== Segment start ==
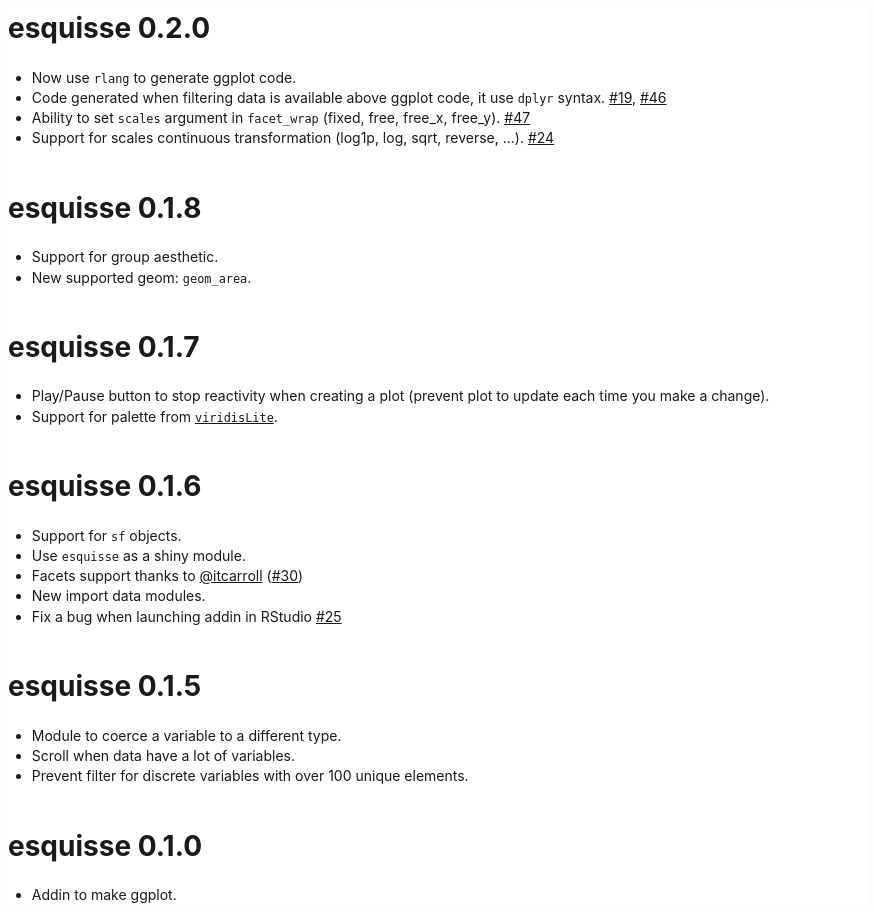 
# esquisse 0.2.0

* Now use `rlang` to generate ggplot code.
* Code generated when filtering data is available above ggplot code, it use `dplyr` syntax. [#19](https://github.com/dreamRs/esquisse/issues/19), [#46](https://github.com/dreamRs/esquisse/issues/46)
* Ability to set `scales` argument in `facet_wrap` (fixed, free, free_x, free_y). [#47](https://github.com/dreamRs/esquisse/issues/47)
* Support for scales continuous transformation (log1p, log, sqrt, reverse, ...). [#24](https://github.com/dreamRs/esquisse/issues/24)


# esquisse 0.1.8

* Support for group aesthetic.
* New supported geom: `geom_area`.


# esquisse 0.1.7

* Play/Pause button to stop reactivity when creating a plot (prevent plot to update each time you make a change).
* Support for palette from [`viridisLite`](https://github.com/sjmgarnier/viridisLite).



# esquisse 0.1.6

* Support for `sf` objects.
* Use `esquisse` as a shiny module.
* Facets support thanks to [@itcarroll](https://github.com/itcarroll) ([#30](https://github.com/dreamRs/esquisse/pull/30))
* New import data modules.
* Fix a bug when launching addin in RStudio [#25](https://github.com/dreamRs/esquisse/issues/25)



# esquisse 0.1.5

* Module to coerce a variable to a different type.
* Scroll when data have a lot of variables.
* Prevent filter for discrete variables with over 100 unique elements.


# esquisse 0.1.0

* Addin to make ggplot.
== Segment end ==
_Required action:_ Return each record above as it stands. Pictures stay out.

_Output of the task:_
# esquisse 0.2.0

* Now use `rlang` to generate ggplot code.
* Code generated when filtering data is available above ggplot code, it use `dplyr` syntax. [#19](https://github.com/dreamRs/esquisse/issues/19), [#46](https://github.com/dreamRs/esquisse/issues/46)
* Ability to set `scales` argument in `facet_wrap` (fixed, free, free_x, free_y). [#47](https://github.com/dreamRs/esquisse/issues/47)
* Support for scales continuous transformation (log1p, log, sqrt, reverse, ...). [#24](https://github.com/dreamRs/esquisse/issues/24)


# esquisse 0.1.8

* Support for group aesthetic.
* New supported geom: `geom_area`.


# esquisse 0.1.7

* Play/Pause button to stop reactivity when creating a plot (prevent plot to update each time you make a change).
* Support for palette from [`viridisLite`](https://github.com/sjmgarnier/viridisLite).



# esquisse 0.1.6

* Support for `sf` objects.
* Use `esquisse` as a shiny module.
* Facets support thanks to [@itcarroll](https://github.com/itcarroll) ([#30](https://github.com/dreamRs/esquisse/pull/30))
* New import data modules.
* Fix a bug when launching addin in RStudio [#25](https://github.com/dreamRs/esquisse/issues/25)



# esquisse 0.1.5

* Module to coerce a variable to a different type.
* Scroll when data have a lot of variables.
* Prevent filter for discrete variables with over 100 unique elements.


# esquisse 0.1.0

* Addin to make ggplot.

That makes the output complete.